La référence à une personne privée exclut une personne publique qui se présenterait comme opérateur économique au sens des directives communautaires. Cette exclusion est contraire aux principes constitutionnels de liberté d’accès à la commande publique et d’égalité de traitement des candidats.
Enfin, je ne veux pas gâter votre plaisir, à vous qui, en réécrivant complètement le dispositif de cette proposition de loi, avez très largement contribué à assurer la clarté et la lisibilité de ce texte, garantes de sécurité juridique lors de sa future application.
Néanmoins, concernant la procédure de mise en concurrence, quelques doutes peuvent encore subsister. Il aurait peut-être été envisageable de renvoyer aux règles de procédure applicables au contrat envisagé et de n’indiquer, dans l’article concerné, que les éléments spécifiques à la procédure de création de la SEM à opération unique et d’attribution du contrat à cette société.
Vous n’aurez pas manqué, mesdames, messieurs les sénateurs, de relever l’extrême prudence qui est la mienne, non pas pour avancer quelque critique, mais simplement quelques questionnements purement amicaux. Je sais trop votre souci de perfection qui a trouvé ici toute sa place, pour venir bousculer un texte dont le Gouvernement se satisfait.
Il s’en satisfait, fort de l’expérience réussie des sociétés publiques locales nées dans cet hémicycle, fort aussi de la conviction et de la détermination des auteurs de cette proposition de loi, fort enfin de sa propre conviction que les collectivités locales ont besoin plus que jamais qu’on leur fasse confiance et qu’on facilite et simplifie toutes nos procédures administratives.

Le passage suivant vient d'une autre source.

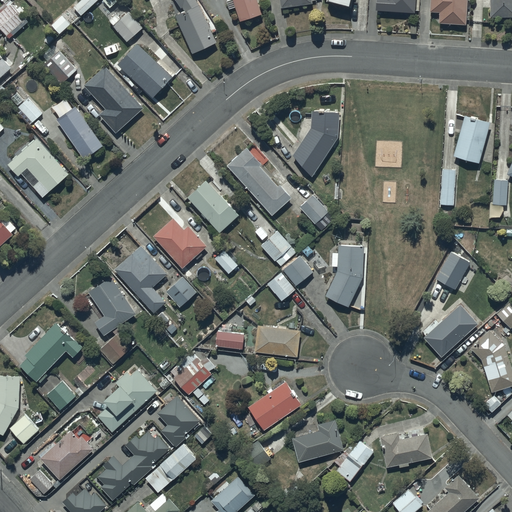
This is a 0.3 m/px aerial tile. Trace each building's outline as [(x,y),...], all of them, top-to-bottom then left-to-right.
[(80,0),(73,6),(81,15),(98,0),(80,0)] [(176,0),(183,11),(175,16),(192,54),(217,43),(201,7),(196,0),(176,0)] [(263,14),(257,0),(231,0),(227,2),(230,10),(236,8),(241,22),(263,14)] [(415,14),(415,0),(377,0),(376,12),(415,14)] [(431,0),(430,12),(440,13),(439,23),(466,24),(467,0),(431,0)] [(511,0),(490,0),(491,18),(511,17),(511,0)] [(14,5),(12,3),(0,14),(0,27),(8,36),(26,18),(19,10),(23,6),(18,1),(14,5)] [(143,28),(129,12),(114,25),(128,42),(143,28)] [(71,25),(63,17),(53,26),(60,34),(71,25)] [(173,77),(137,44),(117,65),(153,98),(173,77)] [(78,70),(60,50),(44,65),(62,84),(78,70)] [(0,78),(12,67),(0,54),(0,78)] [(105,66),(85,86),(106,109),(100,115),(117,133),(144,108),(105,66)] [(29,98),(19,107),(32,123),(42,114),(29,98)] [(76,107),(57,120),(84,159),(103,146),(76,107)] [(339,138),(339,112),(312,111),(311,128),(293,156),(312,177),(339,138)] [(471,118),(466,116),(454,156),(479,163),(491,123),(476,118),(475,122),(470,121),(471,118)] [(38,138),(8,165),(19,177),(22,174),(43,197),(69,174),(38,138)] [(247,148),(228,165),(273,215),(292,198),(281,185),(279,187),(260,167),(262,164),(247,148)] [(456,170),(442,169),(441,204),(454,205),(456,170)] [(508,180),(495,180),(494,204),(507,205),(508,180)] [(239,216),(206,181),(188,198),(221,233),(239,216)] [(313,195),(300,207),(316,224),(329,212),(313,195)] [(0,245),(11,235),(10,233),(15,229),(4,216),(0,219),(0,245)] [(185,230),(174,218),(154,237),(182,269),(207,247),(189,226),(185,230)] [(279,230),(261,245),(276,262),(277,261),(281,266),(294,255),(289,249),(293,246),(279,230)] [(364,245),(339,245),(339,253),(333,252),(332,266),(338,267),(338,272),(326,296),(349,308),(364,278),(364,245)] [(225,250),(215,258),(229,274),(239,265),(225,250)] [(479,266),(452,251),(436,279),(455,290),(466,272),(474,276),(479,266)] [(132,253),(115,269),(154,313),(167,302),(153,287),(168,274),(152,256),(142,265),(132,253)] [(314,272),(300,256),(283,270),(296,286),(314,272)] [(296,289),(282,272),(267,284),(281,301),(296,289)] [(198,293),(184,276),(166,292),(180,308),(198,293)] [(111,277),(89,292),(105,316),(96,323),(105,336),(136,314),(111,277)] [(511,303),(510,302),(497,314),(510,329),(511,327),(511,303)] [(478,324),(460,304),(438,325),(434,321),(422,332),(426,337),(424,339),(442,358),(478,324)] [(170,320),(162,312),(155,318),(162,327),(170,320)] [(83,347),(57,323),(25,355),(28,358),(20,366),(37,382),(39,381),(41,383),(48,375),(46,373),(66,351),(74,358),(83,347)] [(301,330),(258,325),(255,351),(298,357),(301,330)] [(511,366),(505,345),(490,330),(472,348),(482,359),(493,392),(511,386),(511,366)] [(245,334),(218,331),(216,346),(243,349),(245,334)] [(130,349),(117,334),(100,350),(113,364),(130,349)] [(192,351),(171,371),(175,376),(173,378),(189,395),(218,369),(207,357),(202,362),(192,351)] [(135,366),(117,382),(121,387),(105,401),(109,406),(99,416),(113,432),(158,391),(135,366)] [(0,433),(4,436),(19,409),(20,376),(0,375),(0,433)] [(76,396),(63,381),(47,395),(61,410),(76,396)] [(287,382),(249,407),(264,430),(302,405),(287,382)] [(200,420),(178,396),(158,414),(168,425),(161,431),(176,447),(187,437),(185,435),(200,420)] [(26,414),(10,428),(24,444),(40,429),(26,414)] [(344,450),(336,420),(318,425),(320,432),(293,439),(299,461),(344,450)] [(71,430),(40,459),(60,480),(93,449),(81,437),(79,439),(71,430)] [(105,484),(101,487),(113,500),(133,483),(134,485),(153,468),(151,466),(171,449),(160,435),(156,438),(150,431),(141,439),(137,435),(126,445),(135,455),(123,465),(115,456),(104,466),(107,469),(98,477),(105,484)] [(404,433),(381,437),(387,468),(400,465),(400,468),(410,466),(410,463),(433,459),(428,434),(405,438),(404,433)] [(374,451),(361,440),(350,454),(345,450),(336,463),(340,466),(336,471),(350,482),(374,451)] [(254,470),(271,459),(259,441),(242,452),(254,470)] [(197,458),(184,443),(146,478),(159,493),(197,458)] [(55,485),(40,470),(30,480),(44,495),(55,485)] [(236,511),(256,495),(239,476),(211,501),(220,510),(217,511),(236,511)] [(464,511),(479,498),(459,477),(446,488),(449,492),(428,511),(464,511)] [(63,503),(72,511),(71,511),(101,511),(109,504),(97,492),(93,496),(86,488),(78,496),(74,492),(63,503)] [(415,511),(423,506),(408,489),(393,503),(400,511),(415,511)] [(145,509),(139,502),(127,511),(178,511),(181,510),(170,497),(168,499),(163,493),(145,509)] [(391,502),(384,495),(376,502),(383,509),(391,502)]
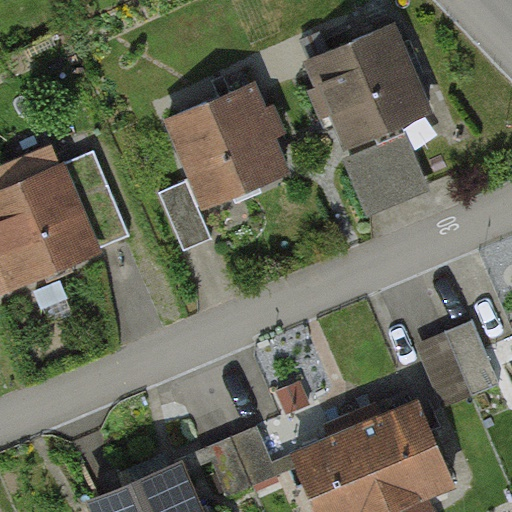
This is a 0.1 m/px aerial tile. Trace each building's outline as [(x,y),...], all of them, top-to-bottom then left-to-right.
[(392,24),(300,64),(339,154),(431,114),(392,24)] [(253,85),(161,125),(199,211),(291,171),(253,85)] [(92,150),(0,190),(0,266),(12,295),(132,243),(92,150)] [(339,438),(295,457),(319,511),(381,511),(450,483),(416,405),(390,416),(339,438)] [(213,440),(233,494),(282,476),(262,422),(213,440)] [(156,475),(100,499),(105,511),(197,511),(177,466),(156,475)]
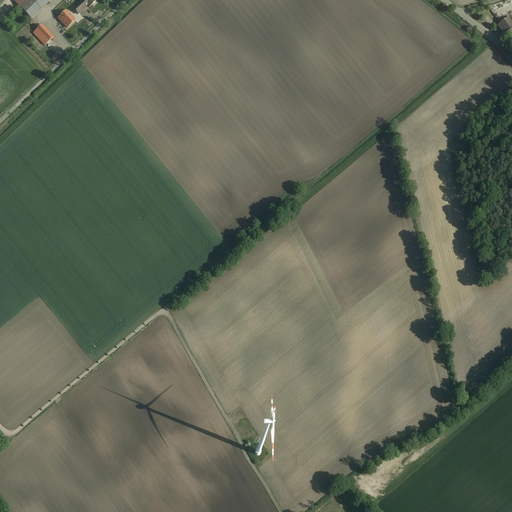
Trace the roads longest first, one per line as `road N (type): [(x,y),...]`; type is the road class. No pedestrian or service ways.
road 1 (track): [(10,433),(292,203)]
road 2 (track): [(158,312),(278,511)]
road 3 (unclassified): [(0,121),(125,0)]
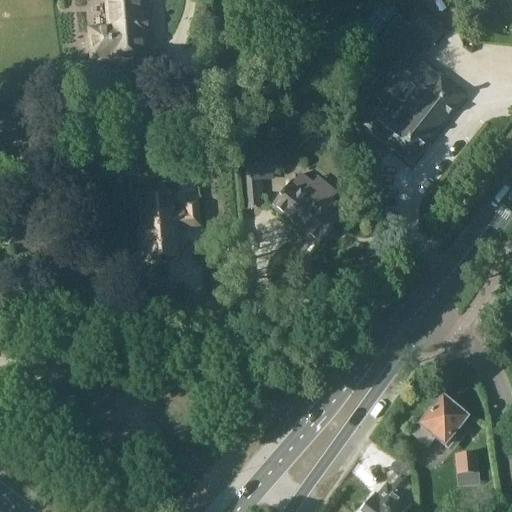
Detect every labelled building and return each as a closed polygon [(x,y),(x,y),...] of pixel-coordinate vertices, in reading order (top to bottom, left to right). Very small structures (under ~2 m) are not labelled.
[(94,57),(113,55),(114,59),(144,57),(138,0),(108,0),(111,31),(92,33),(94,57)] [(398,17),(349,79),(383,105),(419,62),(431,45),(434,47),(445,33),(419,12),(408,25),(398,17)] [(344,54),(326,52),(323,72),(342,74),(344,54)] [(464,98),(419,62),(383,105),(366,126),(412,163),(464,98)] [(47,119),(6,114),(3,139),(43,144),(47,119)] [(245,211),(262,210),(257,154),(239,155),(245,211)] [(271,208),(319,247),(340,220),(292,182),(271,208)] [(185,202),(185,214),(174,214),(172,184),(143,186),(146,230),(142,230),(143,247),(148,247),(149,261),(188,258),(186,244),(177,245),(176,229),(199,228),(197,201),(185,202)] [(25,247),(31,208),(10,204),(4,244),(25,247)] [(468,421),(443,400),(412,437),(427,449),(435,440),(448,450),(456,441),(453,438),(468,421)] [(477,474),(475,456),(456,458),(459,489),(472,488),(471,474),(477,474)] [(407,511),(412,507),(402,499),(411,488),(400,478),(391,490),(386,486),(377,497),(375,496),(361,511),(407,511)]
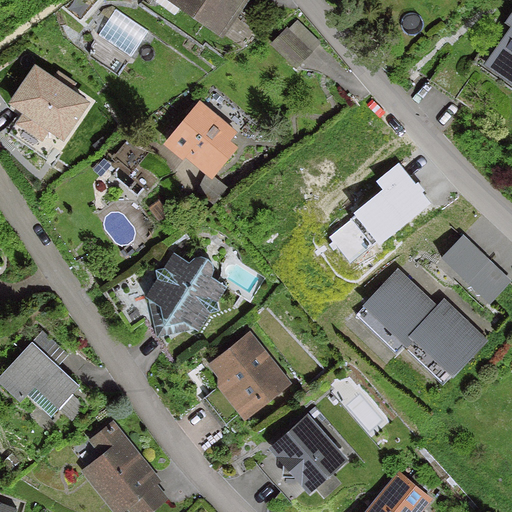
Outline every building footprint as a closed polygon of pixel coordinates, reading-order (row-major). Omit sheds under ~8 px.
[(221,12),(225,15),(235,0),(180,0),(213,23),(221,12)] [(511,8),(503,22),(509,27),(486,59),(507,75),(511,68),(511,8)] [(114,9),(90,45),(123,67),(147,31),(114,9)] [(306,53),(285,32),(272,44),(293,66),(306,53)] [(446,53),(427,81),(454,99),(473,72),(446,53)] [(87,102),(35,68),(12,103),(27,112),(19,123),(42,138),(49,128),(63,138),(87,102)] [(214,170),(231,150),(216,138),(222,126),(196,105),(165,143),(182,156),(188,149),(214,170)] [(429,203),(399,165),(379,181),(386,190),(357,214),(380,243),(429,203)] [(461,279),(482,257),(460,236),(439,258),(461,279)] [(155,279),(144,297),(159,307),(163,325),(180,321),(196,331),(208,313),(217,311),(215,302),(225,287),(209,277),(211,272),(210,267),(207,261),(203,258),(199,257),(194,258),(191,260),(188,263),(172,253),(162,268),(153,270),(155,279)] [(486,261),(466,283),(487,304),(508,282),(486,261)] [(434,310),(395,273),(354,316),(394,354),(401,347),(435,310),(434,310)] [(451,374),(482,341),(441,303),(434,310),(435,310),(401,347),(440,385),(451,374)] [(39,350),(49,339),(40,331),(0,374),(0,385),(18,402),(25,395),(49,417),(77,386),(39,350)] [(211,364),(224,380),(202,398),(223,424),(245,406),(246,408),(259,398),(266,399),(284,385),(245,337),(211,364)] [(340,460),(305,420),(258,460),(293,501),(340,460)] [(149,482),(143,475),(146,473),(109,426),(92,440),(104,455),(88,468),(107,492),(104,495),(116,511),(126,503),(132,511),(145,511),(161,499),(149,484),(153,481),(153,479),(149,482)] [(415,511),(427,498),(398,474),(366,511),(415,511)]
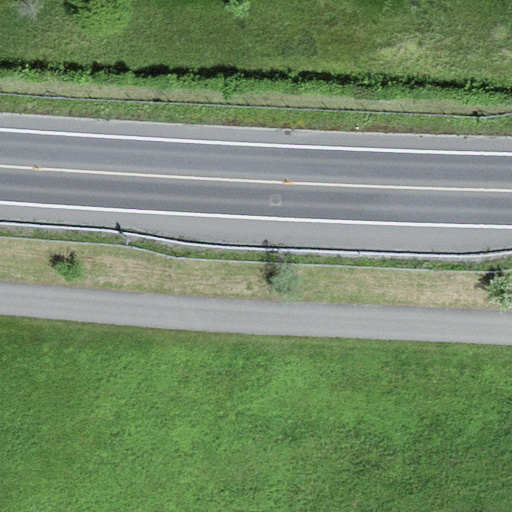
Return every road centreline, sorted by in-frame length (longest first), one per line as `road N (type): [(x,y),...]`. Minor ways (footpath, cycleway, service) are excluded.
road 1 (track): [(0,297),(511,334)]
road 2 (trunk): [(511,190),(0,165)]
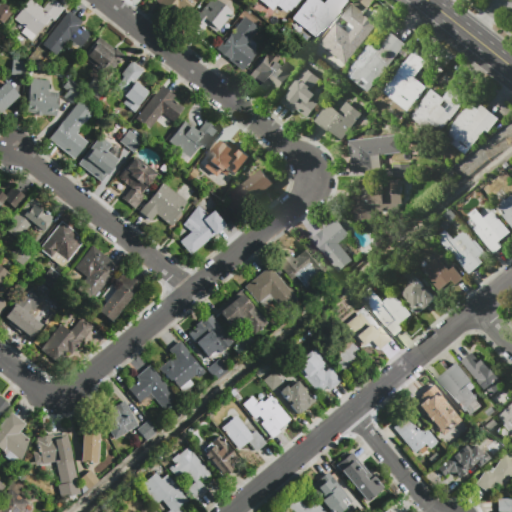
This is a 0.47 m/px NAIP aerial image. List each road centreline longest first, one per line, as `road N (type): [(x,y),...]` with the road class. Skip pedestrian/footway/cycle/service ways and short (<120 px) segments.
road 1 (residential): [(0,357),(57,404),(300,204),(313,180),(307,158),(109,0)]
road 2 (residential): [(228,511),(511,278)]
road 3 (residential): [(197,289),(22,155)]
road 4 (residential): [(351,411),(440,511)]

C’est pourquoi, mesdames, messieurs les sénateurs, j’espère pouvoir rester jusqu’à la fin des travaux sur ce texte, afin d’assister avec satisfaction au vote final qui ne manquera pas d’être émis dans les meilleures conditions possible. Cependant, d’ores et déjà, je vous prie de m’excuser si je devais vous abandonner pour participer aux débats à l’Assemblée nationale sur un texte dont j’ai dit que vous l’aviez examiné avec beaucoup de sagesse, le projet de loi de modernisation de l’action publique territoriale et d’affirmation des métropoles.